Merchant Lawsuit over Fraud Liability Shift Moves Forward
A federal judge has ruled that a lawsuit alleging payment networks colluded over fraud liability can go forward, denying the networks’ motion to dismiss the lawsuit. Filed in March 2016 in U.S. District Court for the Northern District of California by two Florida retailers, the lawsuit accuses American Express, Discover, Mastercard and Visa of engaging in “a conspiracy” when shifting liability for transaction fraud to merchants that failed to upgrade their POS systems to accept EMV chip technology by Oct. 1, 2015.

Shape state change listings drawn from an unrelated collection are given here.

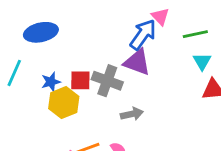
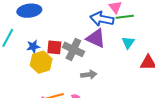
green line: (195, 34) -> (125, 17), moved
blue arrow: (143, 35) -> (102, 19), turned -120
cyan triangle: (202, 61) -> (128, 43), moved

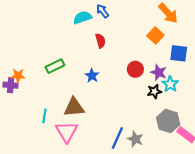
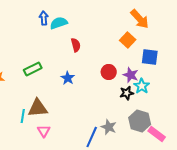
blue arrow: (103, 11) -> (44, 18), moved, turned 32
brown triangle: (74, 107) -> (38, 108), moved
pink triangle: (67, 132) -> (44, 131), size x0.6
gray star: (135, 139) -> (109, 127), moved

The plaintiffs—a supermarket and a liquor store—are seeking class-action status on behalf of merchants nationwide. The merchants claim the four networks’ policies around the fraud liability shift violated antitrust laws. The networks engaged in a form of price-fixing, the suit alleges, by implementing the same fraud liability rules on the same day—so as to preclude merchants from steering customers toward using cards with more lenient fraud liability terms.
In his Sept. 30 ruling denying the motion to dismiss, U.S. District Judge William Alsup wrote that the “plaintiffs plausibly allege an impermissible conspiracy,” by the networks. The merchants’ complaint “sufficiently alleges a context that raises a plausible and reasonable suggestion of collusion ‘in a room’ rather than parallel conduct,” he added.
A number of major card-issuing banks, along with chip card specification organization EMVCo, also were named in the original lawsuit, but were dismissed from the case in the ruling by Judge Alsup. However, those parties could be added back to the case if the plaintiffs present more evidence, the ruling said.